The ability of the US to respond to supply disruptions would be affected in other ways. Imports from insecure foreign sources would be increased by as much as 15 percent and the US would become enmeshed in extremely complicated, bilateral oil trade relations. It could be faced with the unpleasant reality of having to cut off the Japanese in the event of a future oil disruption in order to meet domestic needs.

Even if there were ''firm'' agreements about when and how to stop the flow or adjust prices, the US could pay a heavy political price. Frantic political bargaining to abrogate those arrangements will certainly occur. Indeed, it was the abrogation of contracts between Western trading partners that set off the last price spiral.

Any benefits that one believes might flow from a reduction in trade imbalances would pale in comparison to the costs of having to cut off the Japanese during a disruption. It is precisely because bilateral agreements have proven so unstable and so politically charged that we have the multilateral International Energy Agency to handle oil sharing and trading arrangements between the industrial countries.

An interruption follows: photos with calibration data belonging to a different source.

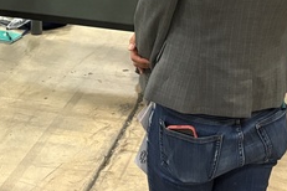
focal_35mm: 90
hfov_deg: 22.5
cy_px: -91
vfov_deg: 14.3
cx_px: 83
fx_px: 717
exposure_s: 1/40
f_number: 1.6
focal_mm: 5.96
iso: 400
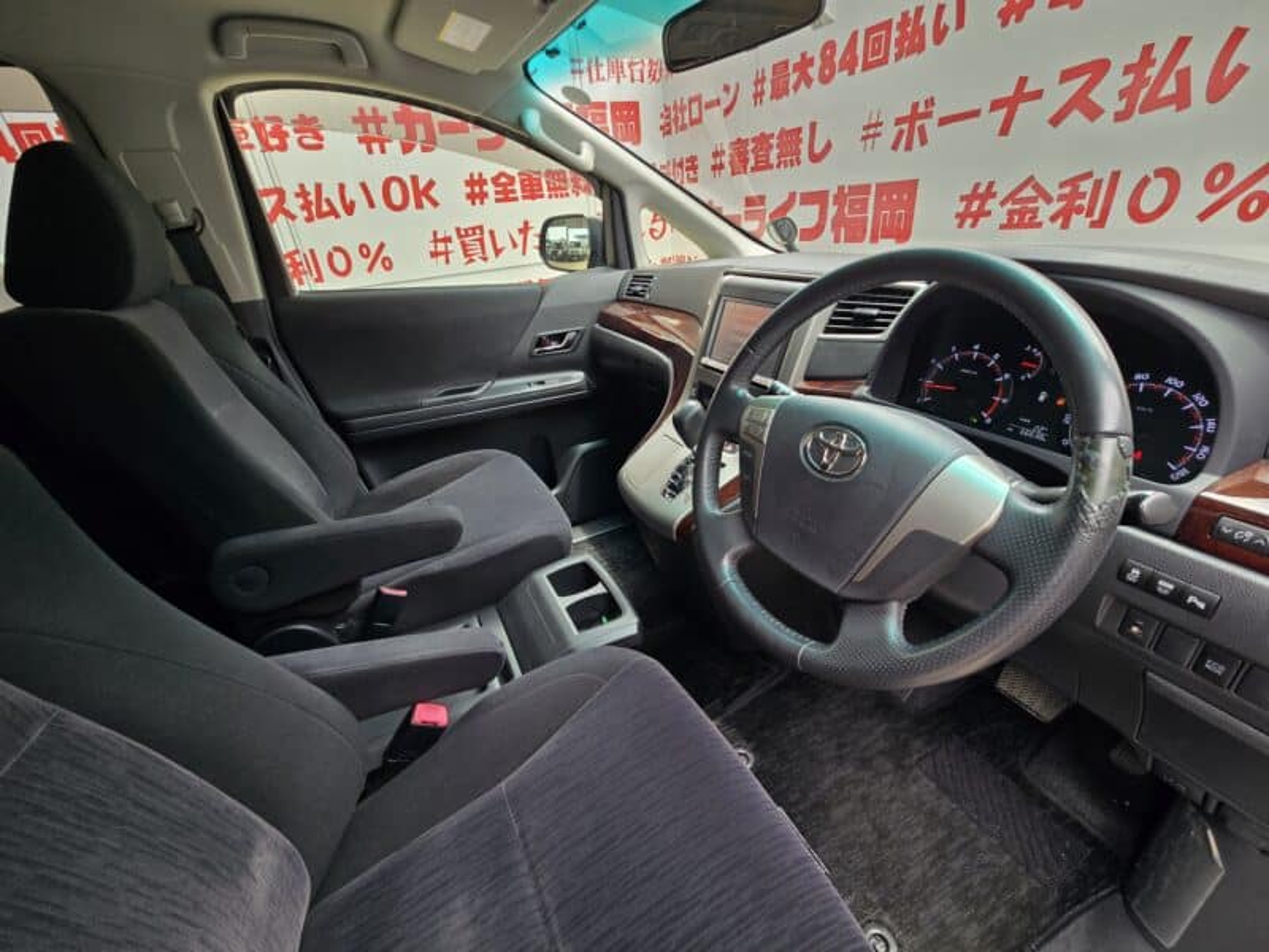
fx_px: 477
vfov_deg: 89.9
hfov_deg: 106.2
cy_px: 476
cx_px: 634
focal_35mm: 13
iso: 50
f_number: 2.2
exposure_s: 1/186
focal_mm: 2.2
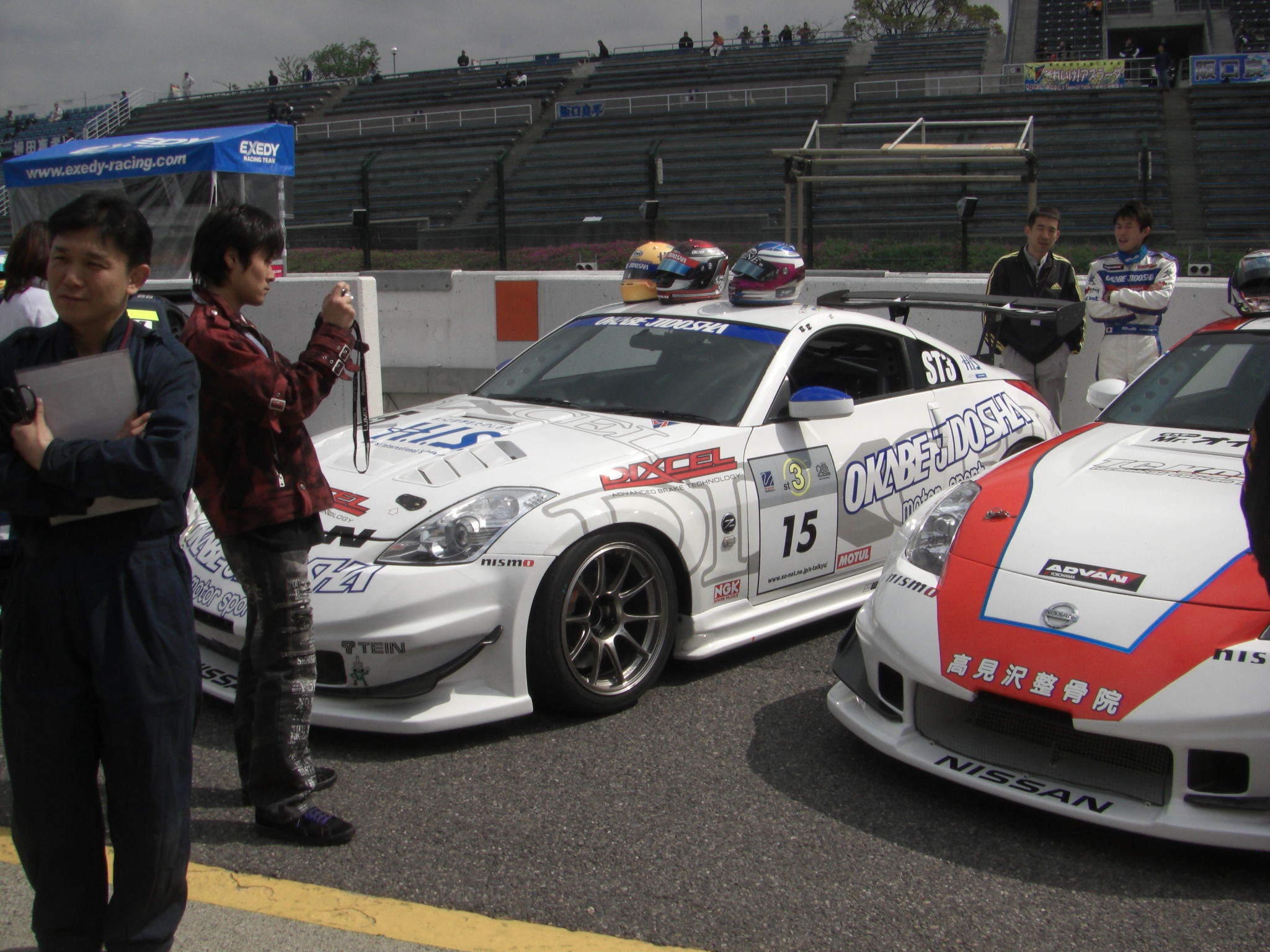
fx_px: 1394
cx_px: 635
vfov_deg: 37.7
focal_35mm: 38
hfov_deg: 49.0
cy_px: 476
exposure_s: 1/800
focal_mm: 6.3
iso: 64
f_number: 4.6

Finally, support for a wide range of national energy policies would be undermined. The Strategic Petroleum Reserve (SPR), which most studies indicate should be filled twice as fast as the current rate and doubled in size to provide maximum energy security, would certainly be called into question by the spectacle of the US pumping oil for export from a secure and accessible source in the far north at three times the rate foreign oil is being pumped into a strategic reserve in the Sunbelt.

But would there at least be some offsetting consumer benefit from such a transaction? Hardly. The supporters of exports claim that reducing transportation costs by using cheap foreign tankers to export oil would increase the wellhead price of oil in Alaska and even California and therefore raise federal and Alaskan tax revenues.

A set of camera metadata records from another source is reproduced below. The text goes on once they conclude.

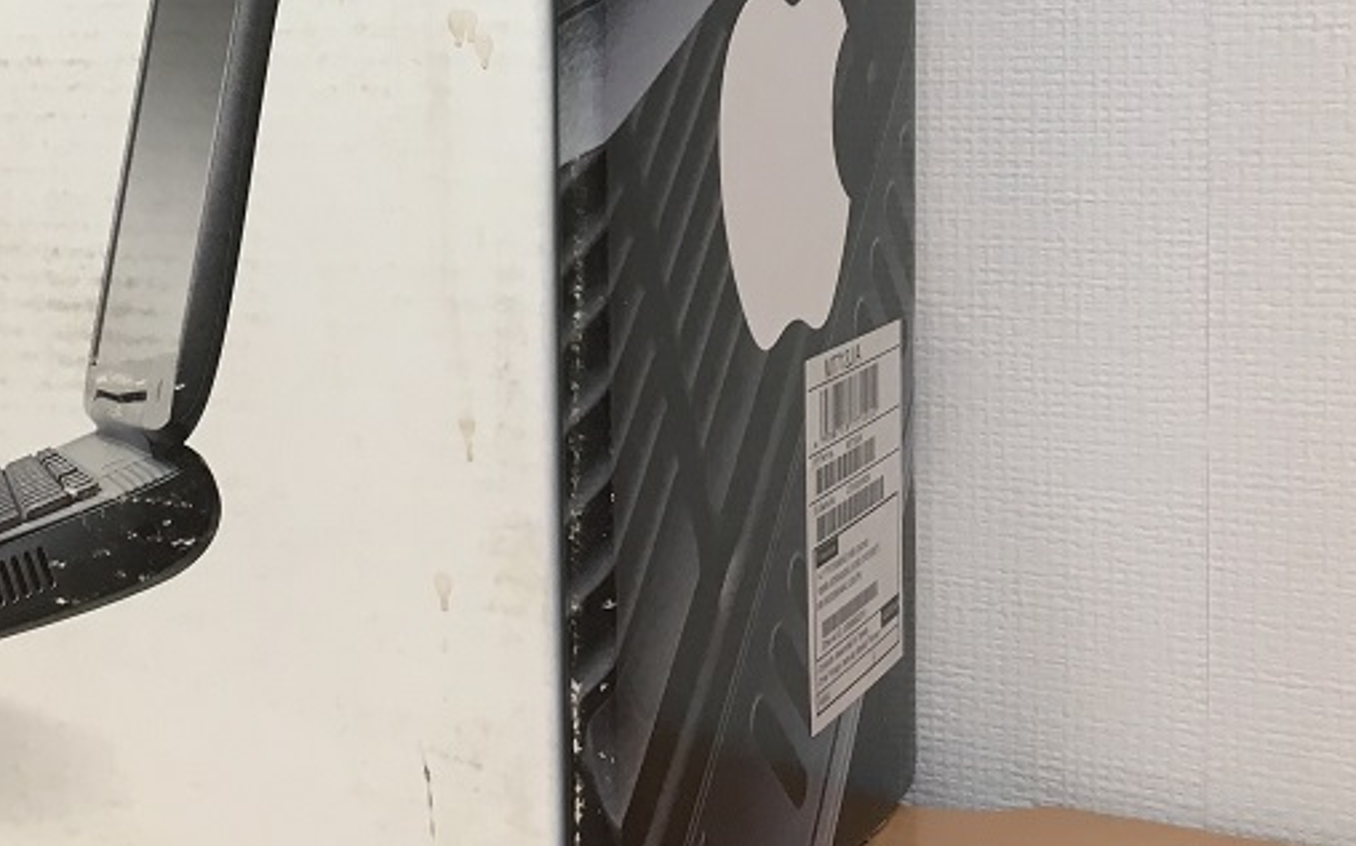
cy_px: 163
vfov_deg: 20.7
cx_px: 101
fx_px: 2290
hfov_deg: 31.2
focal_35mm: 62
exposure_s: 1/33
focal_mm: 4.15
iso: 80
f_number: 2.2
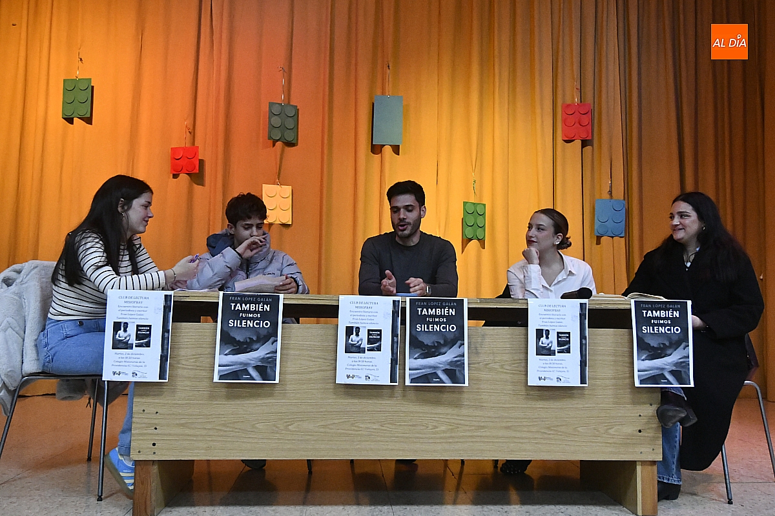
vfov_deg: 43.6
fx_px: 646
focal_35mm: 30
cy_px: 258
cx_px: 388
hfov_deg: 62.0
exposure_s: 1/80
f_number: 5
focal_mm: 20
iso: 6400
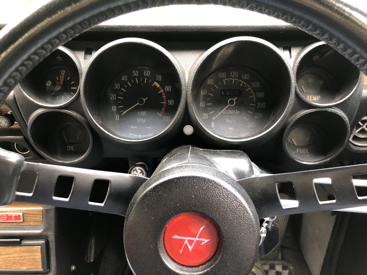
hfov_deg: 63.4
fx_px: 297
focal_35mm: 28
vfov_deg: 49.7
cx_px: 184
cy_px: 138
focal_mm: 4
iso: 50
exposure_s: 1/15
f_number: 1.8
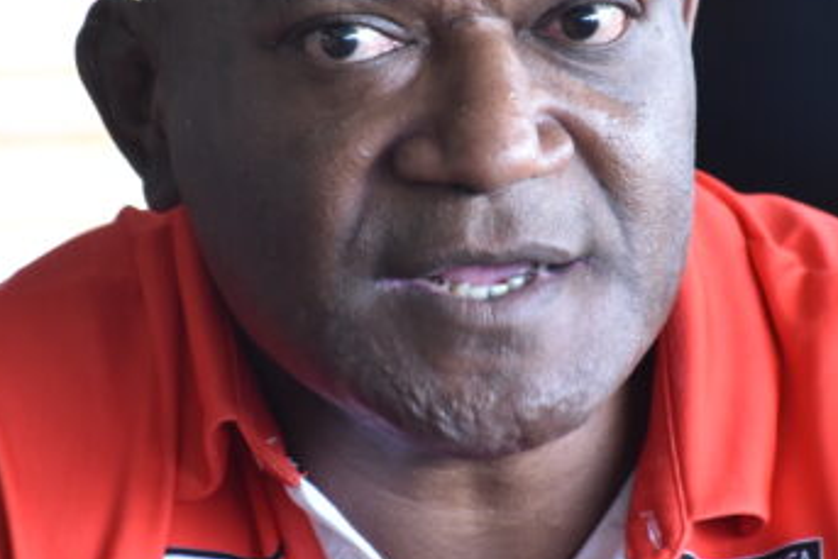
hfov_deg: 2.8
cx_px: 452
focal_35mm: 738
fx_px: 17185
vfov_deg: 1.9
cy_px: 198
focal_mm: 220
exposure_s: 1/60
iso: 640
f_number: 5.6
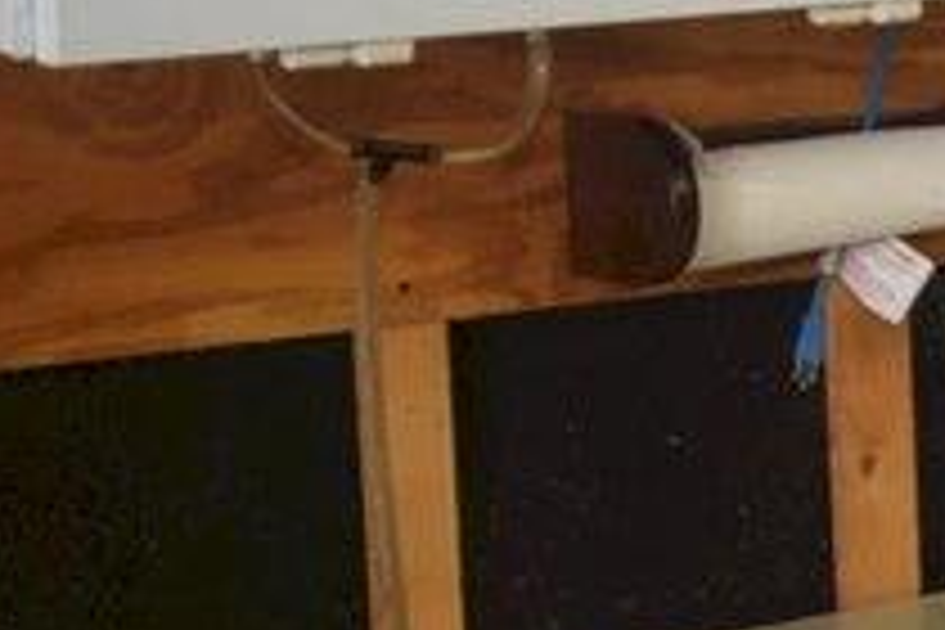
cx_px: 1458
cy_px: 396
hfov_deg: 14.0
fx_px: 3596
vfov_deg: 10.0
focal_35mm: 137
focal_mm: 20
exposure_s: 1/80
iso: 800
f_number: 4.5
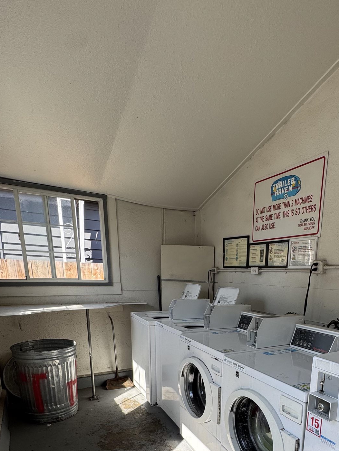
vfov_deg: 68.5
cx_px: 228
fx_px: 300
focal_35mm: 23
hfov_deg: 57.5
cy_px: 345
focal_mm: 2.22
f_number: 2.2
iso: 40
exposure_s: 1/356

Not one of the studies conducted in the last three years has ever claimed that consumer prices would fall, because the generally uniform setting of world oil prices makes that impossible. On the contrary, consumer prices might rise because supplies would be dramatically reduced in the relatively isolated West Coast market, while more expensive foreign crudes would flow into the Gulf and East Coast markets.

The stipulations contained in the Export Administration Act expire in September. It is in the national interest to extend them. The US has not regained the degree of invulnerability to petroshocks required for it to be able to unsheath the oil weapon and use it against itself.